まぁ俺の仲間の中で、そんな手腕があるのは、今のところ彼女しかいないのだ。
ただ彼女も若く、本来なら宰相は荷が重いとも言えるが、モーリス侯爵も素養は間違いないと太鼓判を押してくれた。
足りないとしたら経験値くらいだが、実はこれを補ってくれる人材が現れたのである。
それは、ミトノ公爵である。
公爵家を廃するだけには留まらず、『カントール王国』からも去るべきだろうと思っているとの事だった。

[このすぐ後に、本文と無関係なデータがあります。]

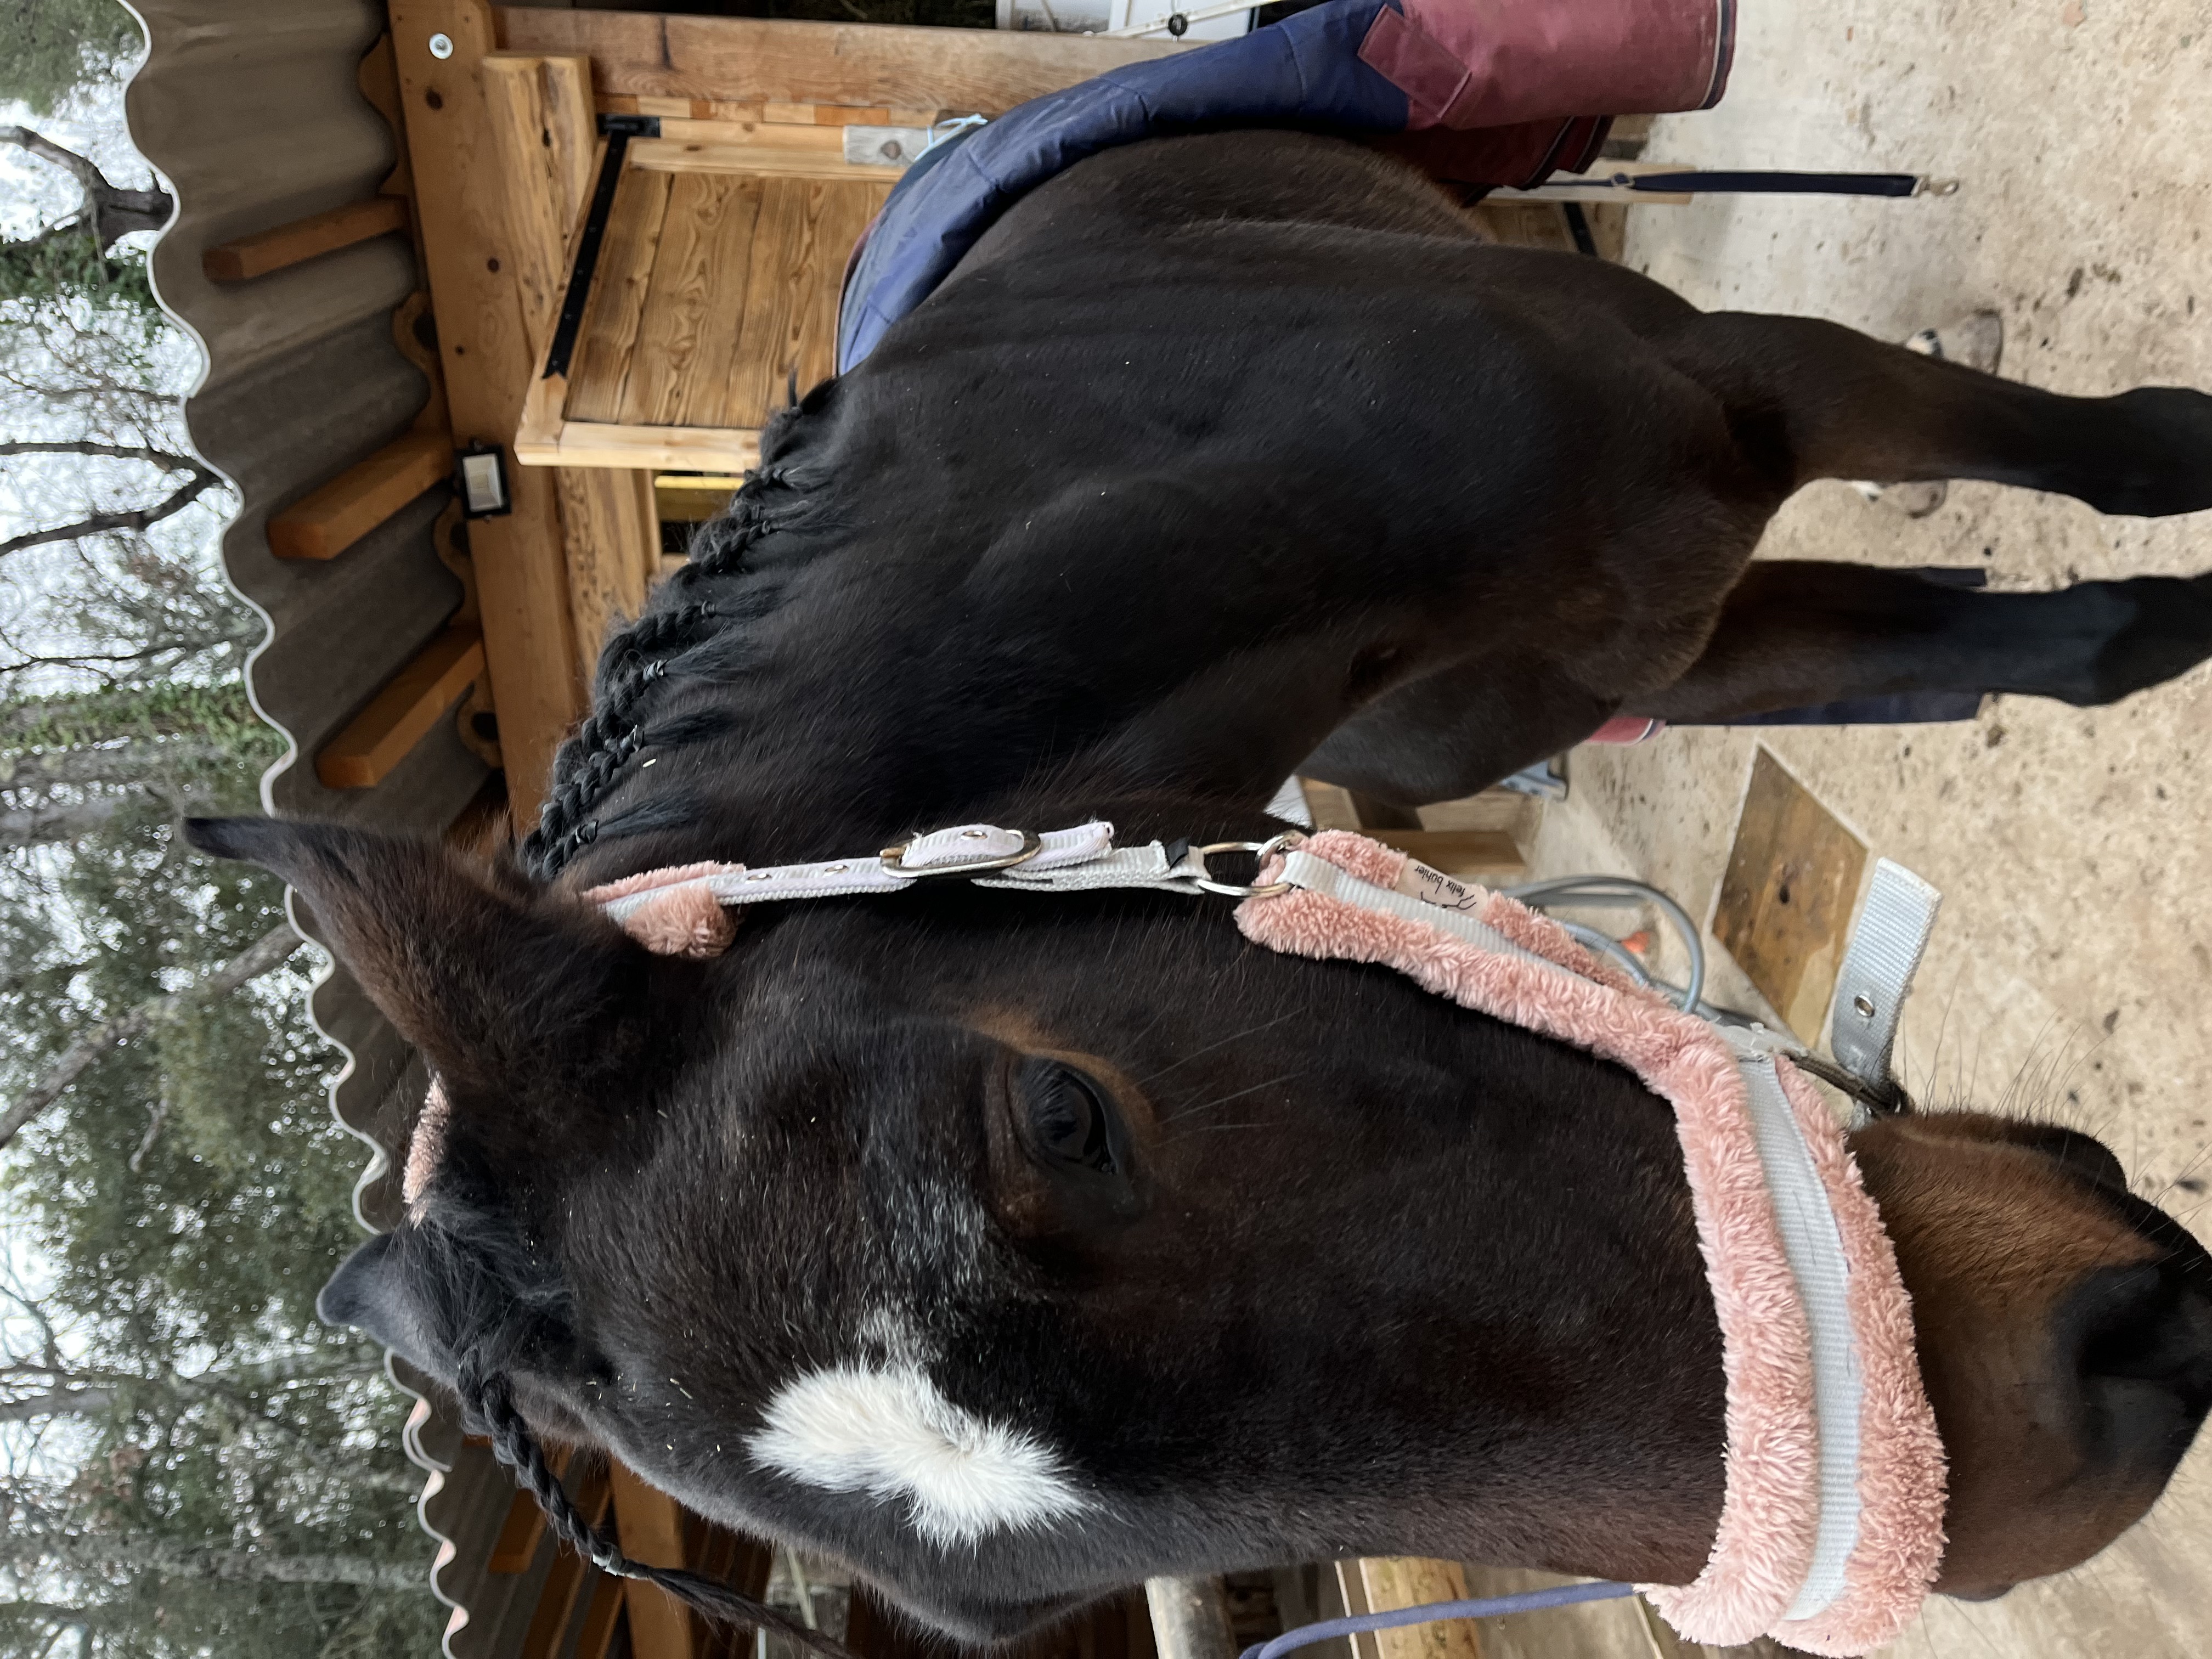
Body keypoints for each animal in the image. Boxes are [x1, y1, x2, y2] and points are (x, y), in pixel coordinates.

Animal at [191, 131, 2212, 1646]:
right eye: (1015, 1606)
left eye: (1058, 1115)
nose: (2097, 1402)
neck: (1176, 482)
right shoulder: (1680, 637)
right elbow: (2090, 646)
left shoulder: (1759, 394)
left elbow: (2121, 497)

そして公爵家一同を、『ヤマダイ国』に移住させてもらえないかとお願いされたのだ。
今日会ったばかりの人だが、その言動などから信用できる人と判断したので、俺は二つ返事で了承した。
そして、移住して、クラウディアさんの宰相としての仕事を陰ながら手助けしてくれると申し出てくれたのだ。
俺としてはありがたい申し出だし、クラウディアさんも、目を輝かせて喜んでいた。
ミトノ公爵に、国の要職をお願いしても良かったのだが、本人にそのつもりは全くないようだった。
なぜならば、クラウディアさんの手助けをすると申し出てくれた時に、あくまで表に立たず、陰ながらアドバイスをしたり協力するということを守ってもらえるならと、条件をつけられたからだ。
影からのサポートに徹するということなのだ。
そして貴族ではなく、あくまで一般の国民として移住するとも言っていた。
どこまでも、潔い人なのである。
なんとなくだが、代々続く王家の腐敗を止められなかったことと、国民を守れなかったことへの公爵なりの贖罪のようなものが、強くあるのだと思う。
ということで、ミトノ公爵家一同の移住が決まった。
ちなみにミトノ公爵家が抱えている全国を行脚して実態を調査する部隊『公爵家隠密』の『隠密道士』たちは、そのまま『ヤマト超帝』の機関として、任務を継続してもらうことにした。
機関の名称は、『隠密道士隊』とした。
宰相の直属の諜報機関という位置づけで、クラウディアさんが指揮をとることになる。
だが、当面はミトノ公爵に指揮してもらわざるを得ないだろう。
ミトノ公爵は、それも好ましくないと思っているようだったが、現時点ではやむを得ないと了承してくれた。
今後、地方の領主に広がるであろう混乱の情報を拾ってもらう。
場合によっては、反乱などの動きもあるかもしれないので、重要な役割である。